The talk down at the VFW, however, has been mostly about the fish. When I say "fish" in Minnesota, you know I mean "walleye." The Johnsons and Petersons and Larsons, no doubt, have been getting together to talk strategy over Windsor Cokes.
The walleyes aren't biting on night crawlers, or on leeches or minnows, it seems. Slip sinker rigs are no good. Spinners and bobbers are duds. Not even the death roll walleye spinner rig does any damage.
So, the man from the Cities who counts the walleyes said the walleye fishing on Lake Mille Lacs had to stop, and now.

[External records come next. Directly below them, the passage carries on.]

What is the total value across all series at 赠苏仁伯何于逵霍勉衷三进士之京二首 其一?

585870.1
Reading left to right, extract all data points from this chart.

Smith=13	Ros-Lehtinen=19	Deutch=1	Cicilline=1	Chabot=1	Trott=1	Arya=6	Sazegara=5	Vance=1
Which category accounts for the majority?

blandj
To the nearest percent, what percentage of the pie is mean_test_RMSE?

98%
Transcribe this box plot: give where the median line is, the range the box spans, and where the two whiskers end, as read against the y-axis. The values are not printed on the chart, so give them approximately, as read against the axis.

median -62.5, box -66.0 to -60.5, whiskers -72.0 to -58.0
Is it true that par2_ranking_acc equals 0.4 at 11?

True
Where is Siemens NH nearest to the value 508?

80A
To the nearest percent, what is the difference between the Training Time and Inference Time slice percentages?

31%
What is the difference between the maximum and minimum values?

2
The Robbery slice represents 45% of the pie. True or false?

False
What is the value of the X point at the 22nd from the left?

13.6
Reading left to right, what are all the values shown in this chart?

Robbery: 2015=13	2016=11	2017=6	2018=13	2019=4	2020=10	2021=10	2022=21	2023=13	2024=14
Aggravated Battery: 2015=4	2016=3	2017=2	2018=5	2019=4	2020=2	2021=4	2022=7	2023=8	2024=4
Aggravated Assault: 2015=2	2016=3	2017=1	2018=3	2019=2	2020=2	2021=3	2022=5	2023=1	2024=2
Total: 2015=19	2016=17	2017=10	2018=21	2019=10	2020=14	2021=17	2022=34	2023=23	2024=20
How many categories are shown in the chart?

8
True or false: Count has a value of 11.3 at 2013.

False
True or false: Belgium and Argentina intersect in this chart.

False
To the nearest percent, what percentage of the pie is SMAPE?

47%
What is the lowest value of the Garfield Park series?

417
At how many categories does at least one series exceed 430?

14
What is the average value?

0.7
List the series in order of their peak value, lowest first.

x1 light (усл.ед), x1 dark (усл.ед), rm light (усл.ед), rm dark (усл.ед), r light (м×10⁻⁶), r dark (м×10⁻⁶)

Because of a complicated set of factors, including weather, water temperatures, predator fish, something called the "spiny water flea" and perhaps overnetting, the number of young walleyes has been sacked. Putting a halt on fishing for walleyes might create a better future for the lake long-term, but it would certainly put a hurt on the local bait shop right now.
The situation, according to the guy who counts fish, is very complicated, a perfect storm of conditions. But folks don't like complicated when they are hurting. They seem to need someone to blame.
Predictably, the walleye crisis has created a split among locals. It is not unlike Keillor's recent story of David and Judy Inqvists' divorce, kind of inevitable, but unpleasant nonetheless.